El degollamiento de un soldado en Londres y el atentado contra otro en La Défense parisina, tras incidentes parecidos e incluso más sanguinarios, ha llevado a muchos a preguntarse por el motor ideológico de este fanatismo criminal. Evidentemente está relacionado con el islam o, mejor dicho, con cierta lectura ultrarradical y agresiva de esa doctrina religiosa. Pero también con ciertos rasgos que comparten varias de las principales religiones.

Uno de ellos es el carácter transnacional y universalista, que une a los creyentes con correligionarios de otros países. Sin duda esta característica tiene consecuencias positivas, como son los sentimientos de solidaridad y el deseo de ayudar a personas de otras latitudes. La abnegación de muchos cooperantes y de clérigos de ambos sexos que dedican su vida a auxiliar a desfavorecidos de lugares remotos son muestra de este efecto benéfico de las creencias religiosas. Pero también pueden producir en ocasiones el impulso de vengar los agravios reales o imaginarios que sufren los correligionarios en otros países. Siguiendo esta línea, clérigos fanatizados invocan a la represalia contra los países occidentales en que viven (y cuya ciudadanía poseen por nacimiento, en muchos casos) para purgar acciones bélicas de los europeos en países musulmanes del Oriente lejano o cercano. Desdichadamente, los efectos criminales de esta solidaridad vengativa nos afectan más de cerca que la caridad de los que cooperan en el Tercer Mundo.

En los países democráticos, la libertad ideológica y de expresión son derechos garantizados. Pero en ocasiones crean conflictos con el no menos importante derecho a la seguridad de los ciudadanos. Es evidente que hay ciertas prédicas políticas o religiosas de efectos criminógenos: en España las hemos conocido entre los que apoyan a ETA y ensalzan como héroes o mártires a los terroristas. Frente a los cándidos que sostienen que las simples palabras no hacen daño, mi añorado amigo Javier Pradera solía decir que algunas pueden incluso matar: por ejemplo “¡apunten: fuego!”. Autorizar expresiones ideológicas que incitan a la violencia o a la exclusión de grupos humanos no puede ser tolerado en nombre de la libertad religiosa o política, lo mismo que ciertos usos claramente antisociales y expoliadores de la propiedad no deben ser respetados en nombre de la libertad económica.

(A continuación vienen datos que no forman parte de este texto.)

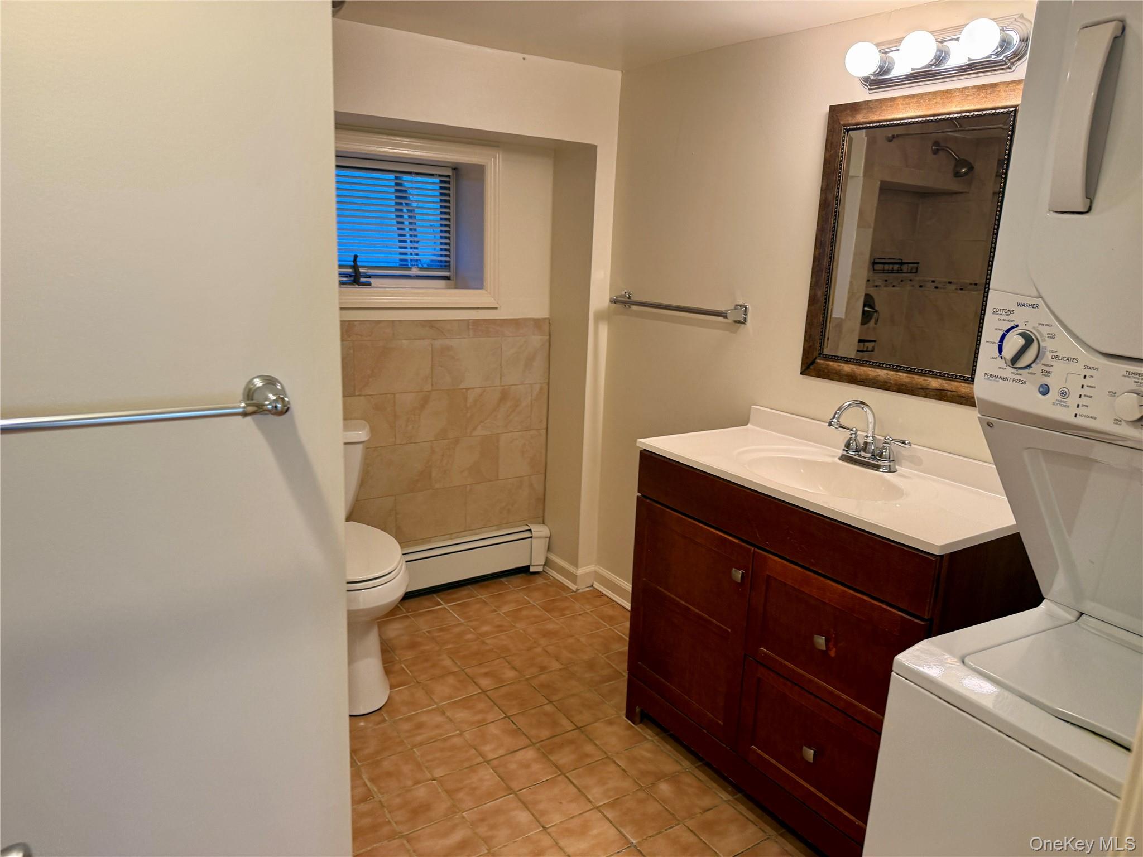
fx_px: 792
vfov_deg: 56.8
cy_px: 428
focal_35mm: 24
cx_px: 572
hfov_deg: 71.6
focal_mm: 6.76
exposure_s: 1/120
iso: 125
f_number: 1.78
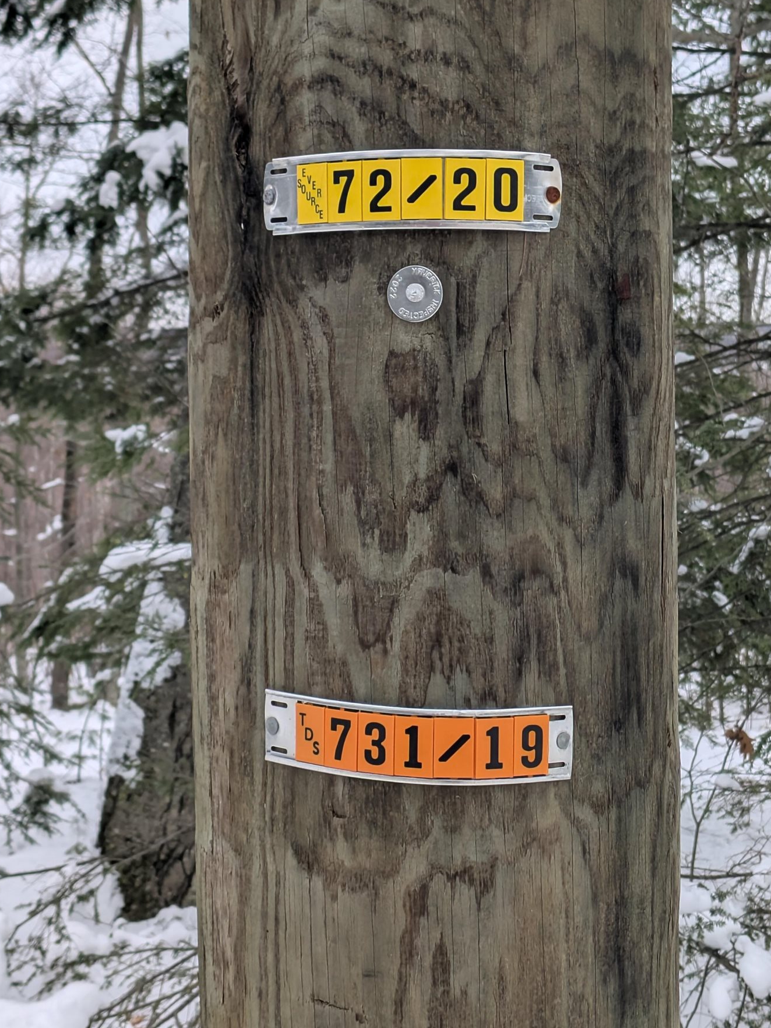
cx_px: 448
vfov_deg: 30.2
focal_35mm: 64
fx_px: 1901
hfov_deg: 22.9
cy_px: 450
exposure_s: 1/606
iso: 43
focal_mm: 4.53
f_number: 1.7
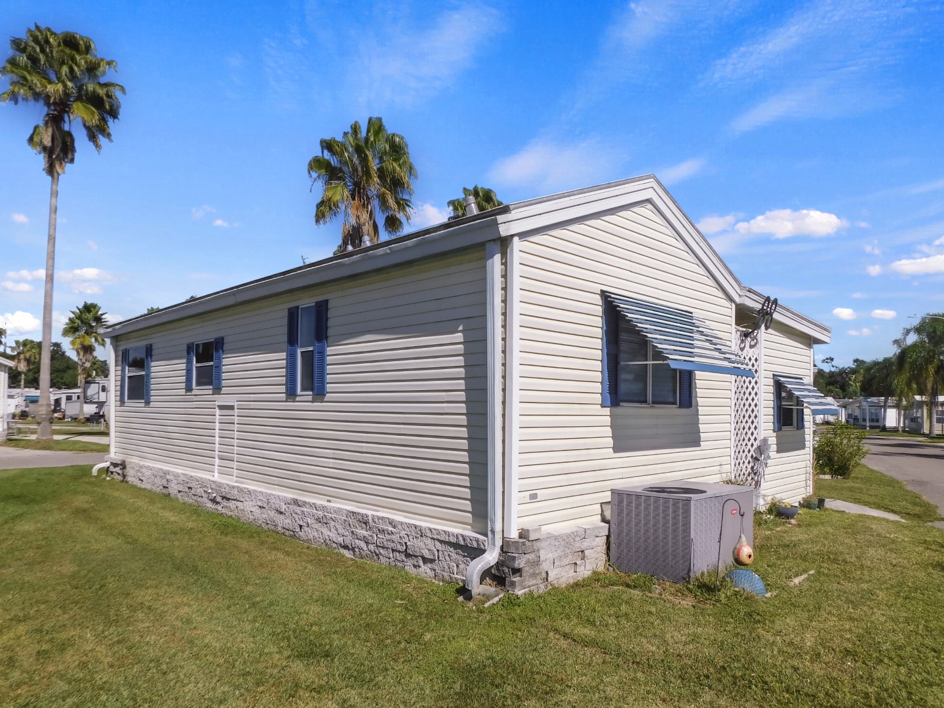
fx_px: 627
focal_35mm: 23
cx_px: 472
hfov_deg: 73.9
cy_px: 354
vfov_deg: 58.9
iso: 125
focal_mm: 4
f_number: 6
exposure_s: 1/800
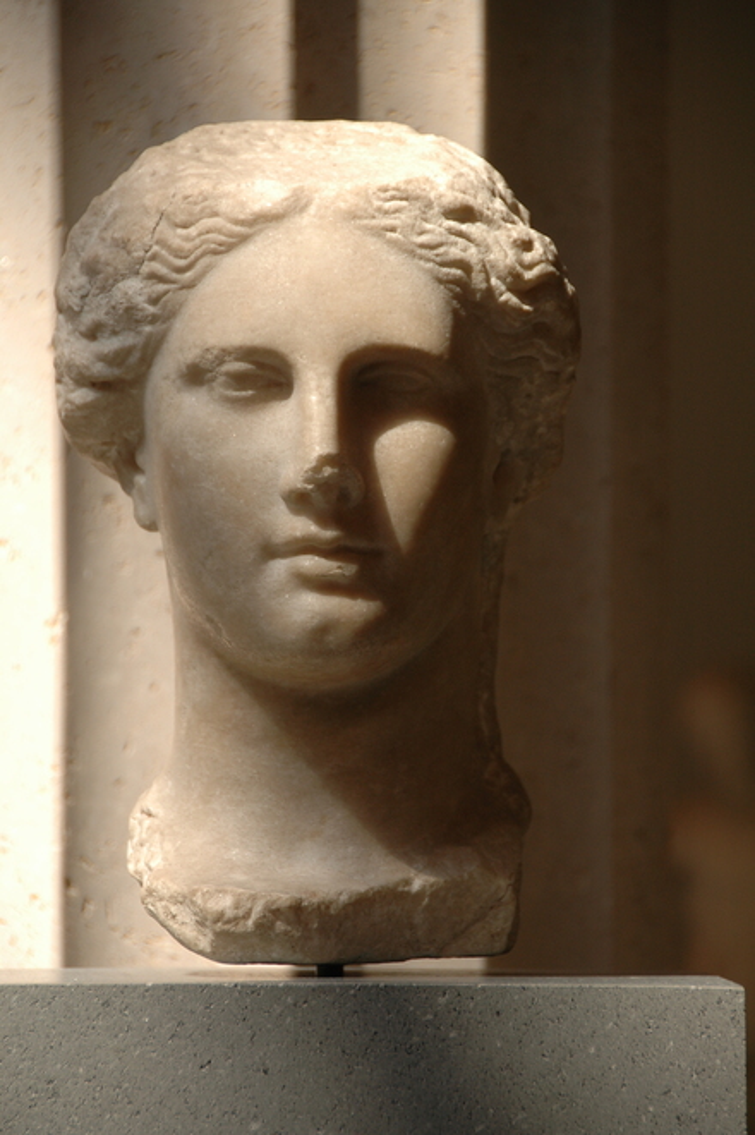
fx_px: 7085
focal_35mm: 225
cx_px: 378
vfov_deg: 9.2
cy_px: 568
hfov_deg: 6.1
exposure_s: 1/320
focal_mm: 150
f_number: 5.6
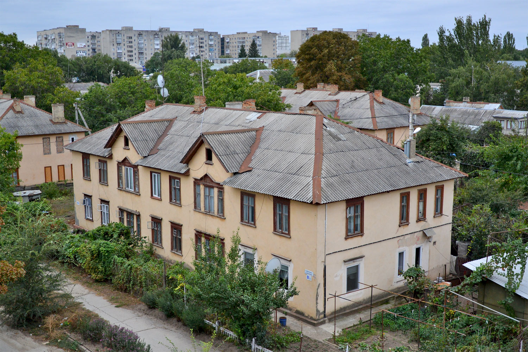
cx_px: 264
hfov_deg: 46.4
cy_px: 176
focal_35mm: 42
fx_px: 616
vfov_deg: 31.9
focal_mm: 28
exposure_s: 1/320
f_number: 4
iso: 560
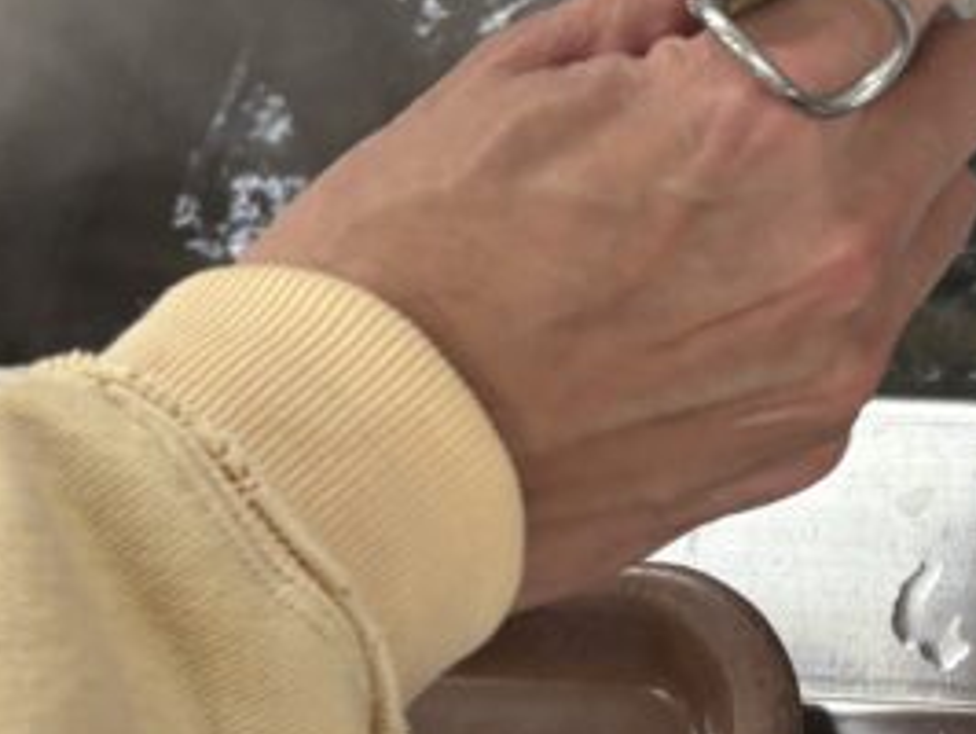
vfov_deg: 14.4
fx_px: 2822
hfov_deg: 17.9
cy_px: -99
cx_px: 1380
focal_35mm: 100
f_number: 1.6
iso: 125
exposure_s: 1/60
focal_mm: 5.96
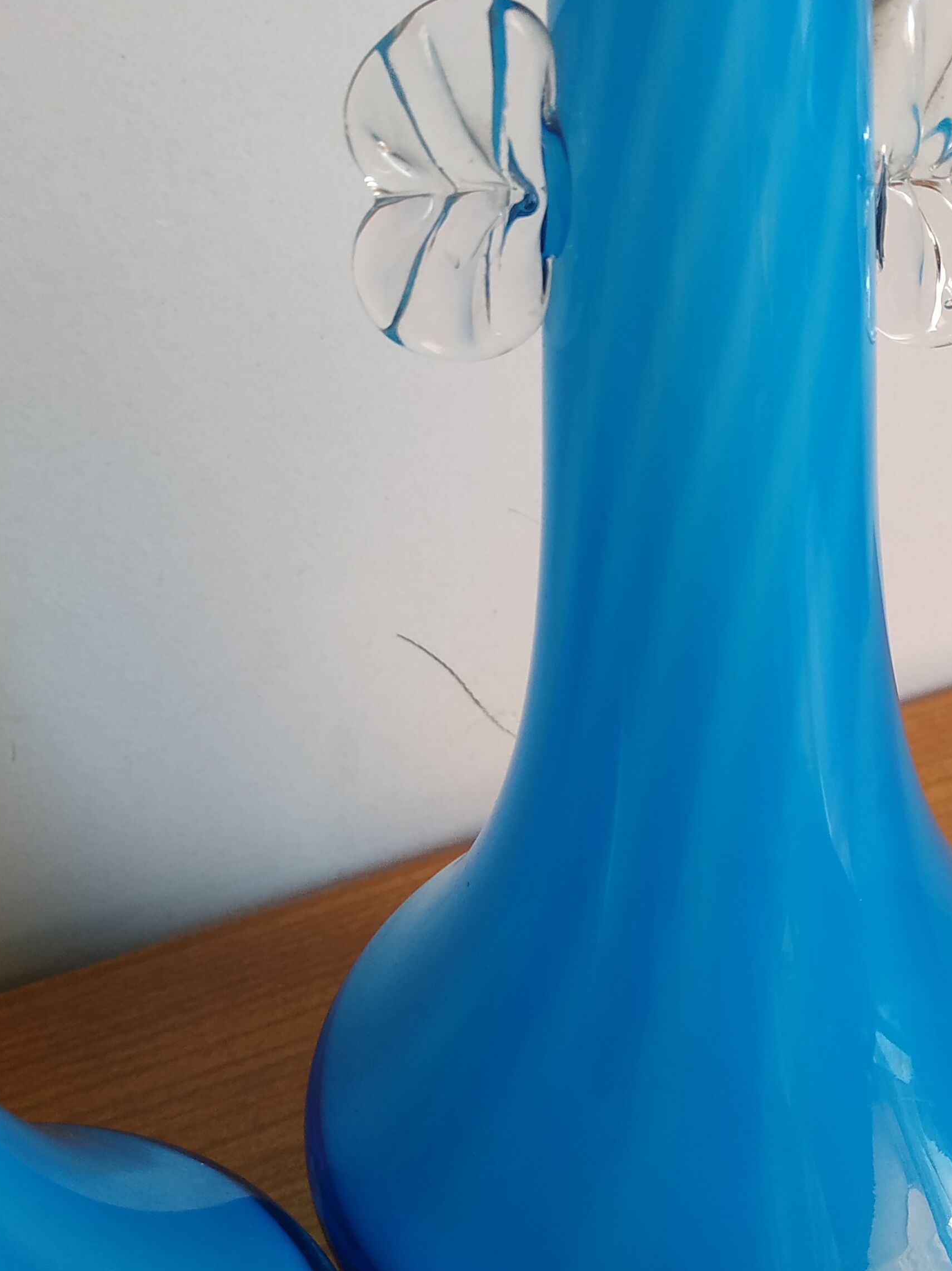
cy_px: 547
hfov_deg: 33.3
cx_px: 763
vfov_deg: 44.7
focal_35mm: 42
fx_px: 1540
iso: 250
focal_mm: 3.94
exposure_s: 1/25
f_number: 1.9
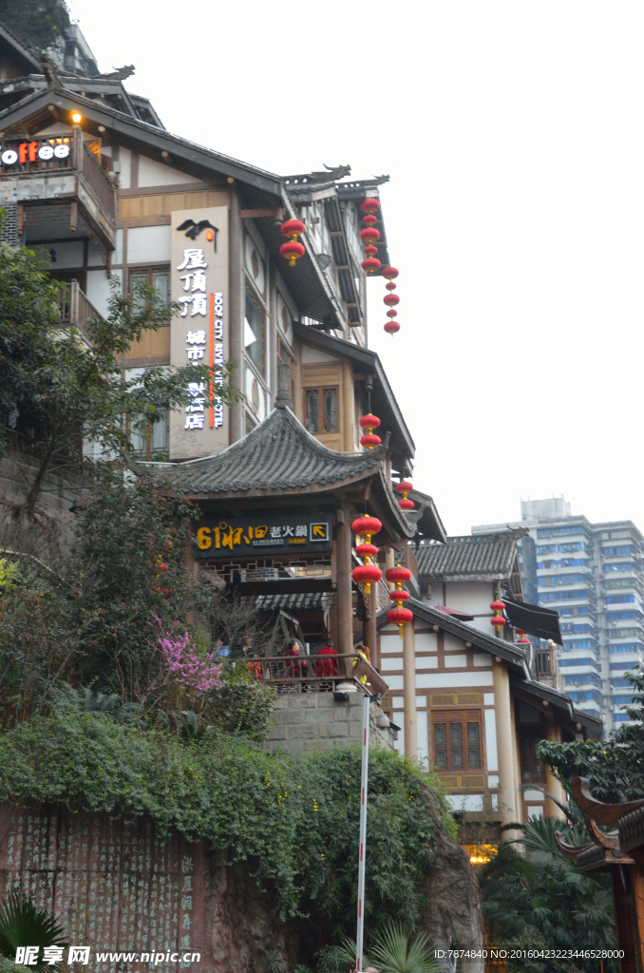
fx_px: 1618
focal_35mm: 60
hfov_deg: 22.5
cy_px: 486
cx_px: 322
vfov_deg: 33.5
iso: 1600
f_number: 4.5
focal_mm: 40
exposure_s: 1/25
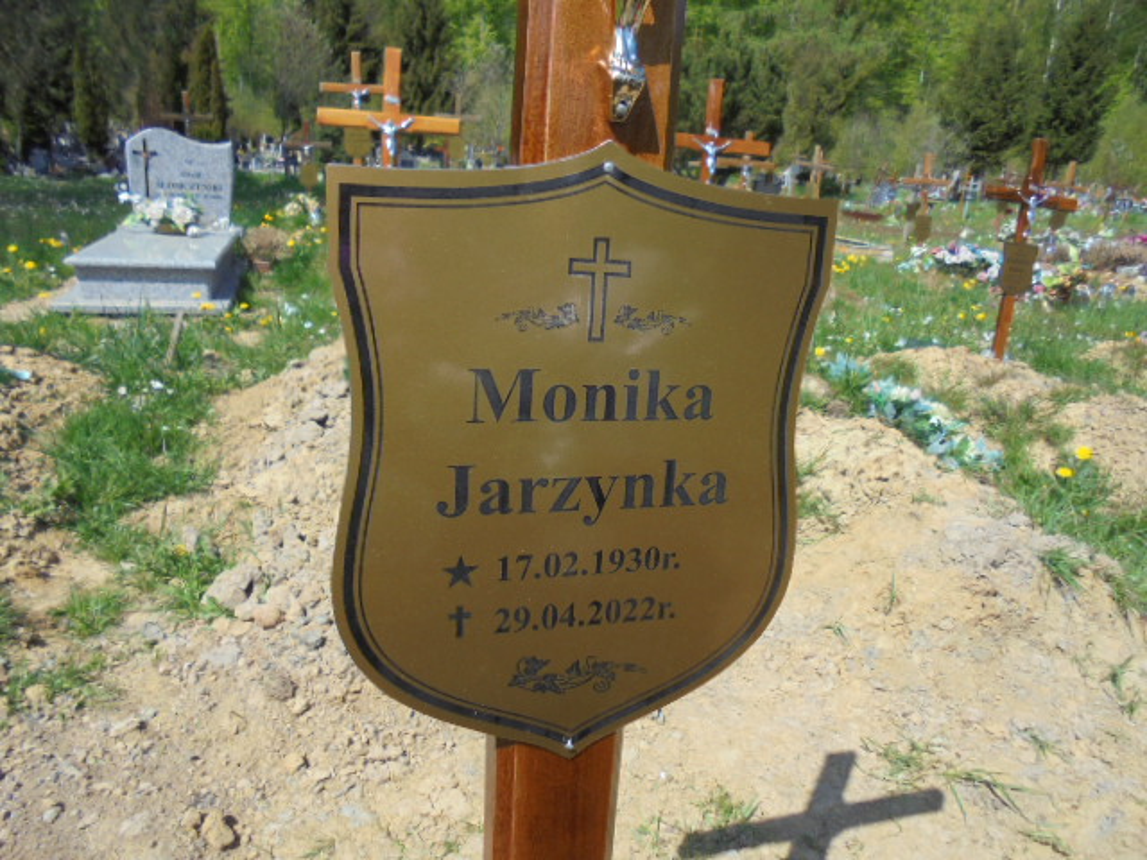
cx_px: 574
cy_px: 430
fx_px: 862
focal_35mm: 26
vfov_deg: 53.1
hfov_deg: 67.3
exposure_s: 1/1000
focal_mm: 4.6
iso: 100
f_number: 3.5
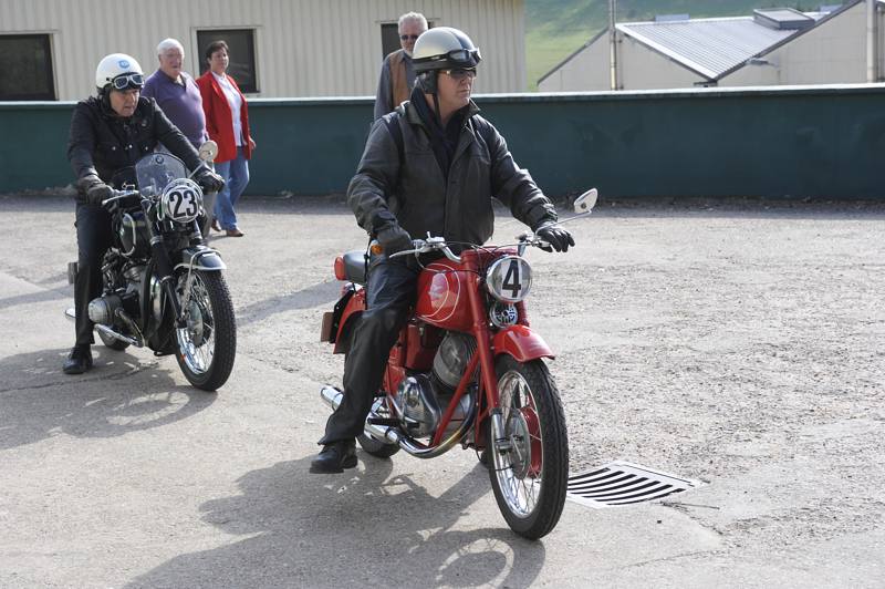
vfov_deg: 19.4
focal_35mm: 70
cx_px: 442
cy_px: 294
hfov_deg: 28.9
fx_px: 1719
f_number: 8
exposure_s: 1/250
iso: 200
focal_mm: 70
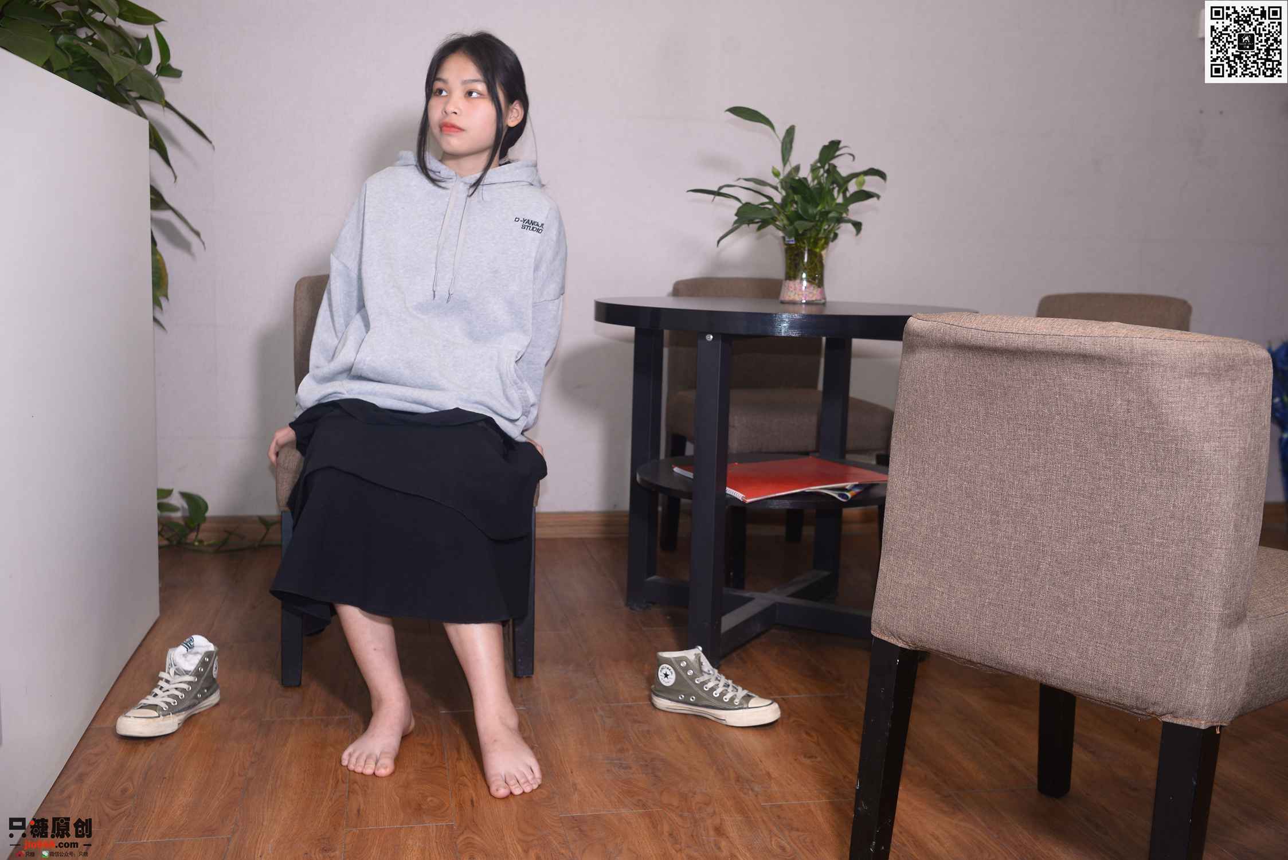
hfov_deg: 54.4
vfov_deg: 37.9
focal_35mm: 35
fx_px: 1253
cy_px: 430
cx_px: 644
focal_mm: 35
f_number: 5.6
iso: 500
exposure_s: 1/60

En cualquier caso, sin embargo, las prohibiciones tajantes solo deben ser empleadas por los gobiernos como la cirugía por los doctores: en casos extremos y cuando las demás medidas son inaplicables. Sobre todo si se dirigen a colectivos que tienden a segregarse del resto de la ciudadanía, alentados precisamente por estos radicales que les hacen sentirse a la vez singulares y temibles, a los que refuerzan los mecanismos victimizadores. Es en estas encrucijadas cuando cabe recordar la importancia de una educación realmente integradora, esencialmente laica, que no retroceda ante la obligación de enseñar valores cívicos, por muy “adoctrinadores” que puedan parecer a quienes lo único que pretenden es adoctrinar en otros mucho peores y más supersticiosos. Algo sabemos en España, desgraciadamente, de esas objeciones torticeras, que aquí desde luego no provienen prioritariamente de la ideología islámica... También es conveniente conocer lo mejor posible al adversario que pretendemos democráticamente derrotar: aconsejo para ello la lectura del interesante ensayo de novela (así se plantea) La violencia de los fanáticos de José Lázaro, editorial Tricastela. Brinda claves muy significativas.